Women are needed in teaching roles because there are not enough men doing it. We have a different perspective and many of us carry a lot of wisdom. So how can we manage the issues raised above? I have a few ideas.

  1. Share teachings from ministries which you know are established and trustworthy – it’s no longer necessary to direct a person to a physical ministry or write your own material – there are excellent ministries online and when you find a good teaching, share it. We can all be spiritually fed for free these days because of generous ministries who share their teachings online. You don’t have to agree with everything a ministry says to share one of their teachings.
  2. If you are asked to give a teaching or message as I was recently, do so on an as-is basis. Don’t get into debates about it afterwards. If the LORD is calling you to teach or say something, pray about it, and then do it to the best of your ability. Then leave the rest of it to God. The people in the comments section are not your flock!
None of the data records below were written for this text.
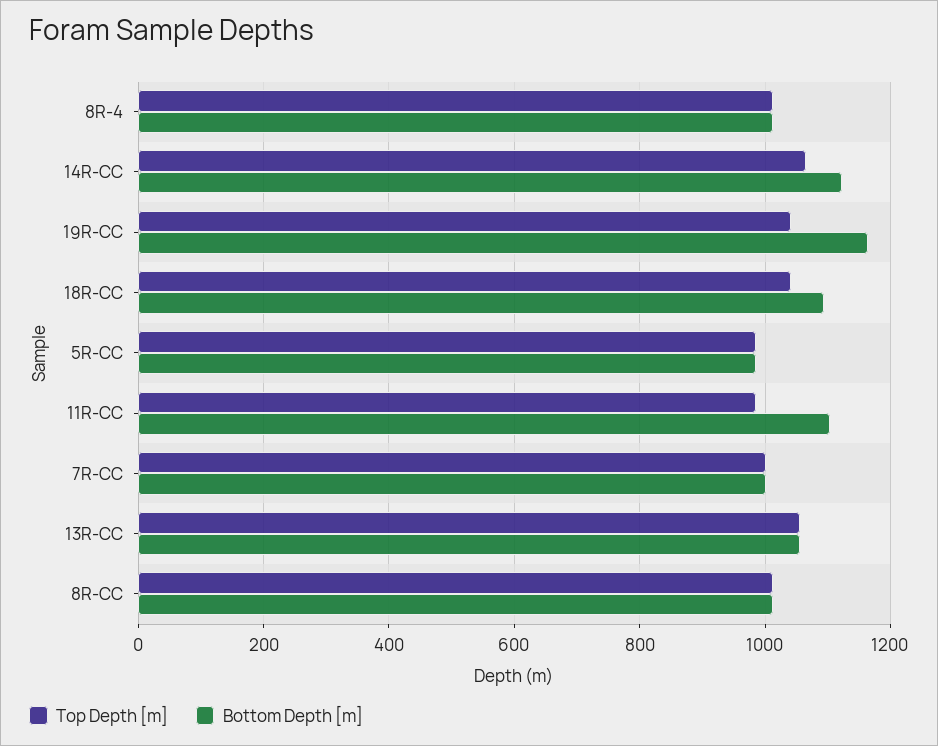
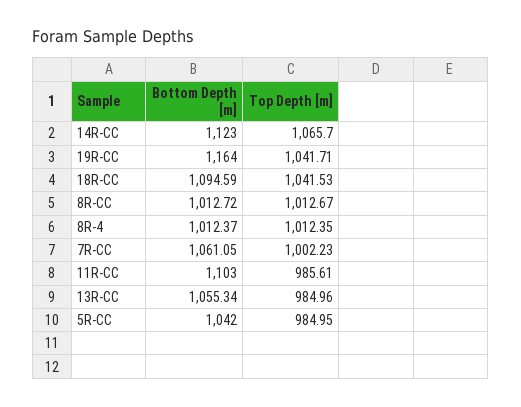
Bottom Depth [m], 5R-CC: 980 -> 1042
Bottom Depth [m], 7R-CC: 1000 -> 1061.05
Top Depth [m], 13R-CC: 1060 -> 984.96

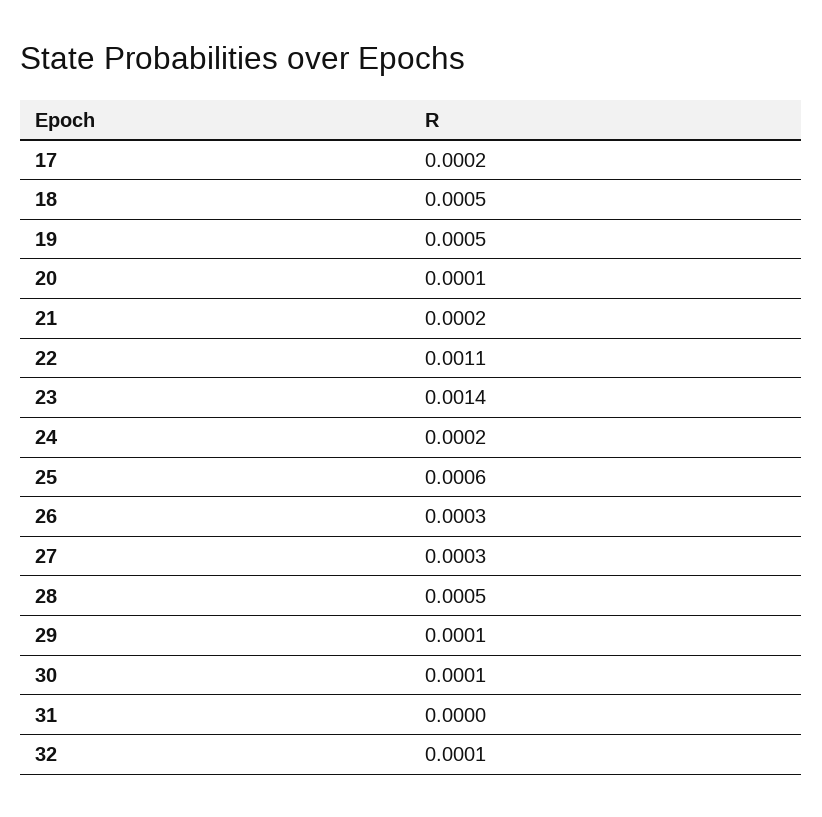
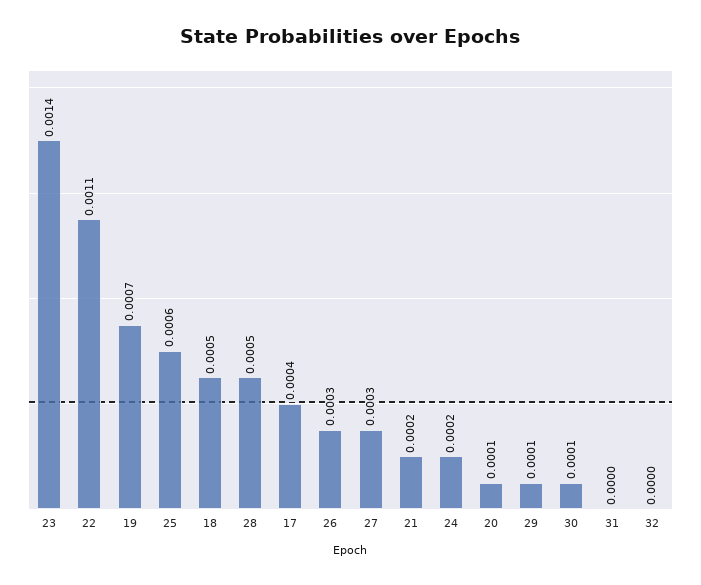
17: 0.0002 -> 0.0004
19: 0.0005 -> 0.0007
32: 0.0001 -> 0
  3. Minister within the gifts you have. Offer help to those who cross your path and enjoy the process, whoever they are. If they can’t be helped, direct them to other ministries with more or different expertise.
  4. Stay humble! You are not the one who matters – it’s God we exalt!

I hope this article helps to give you a few different perspectives on women teaching and pastoring within a Torah Observant model. Many churches within Christianity are raising up women to teach – perhaps too many given that this may be a detriment to men learning and hearing their messages. It’s certainly something to ponder!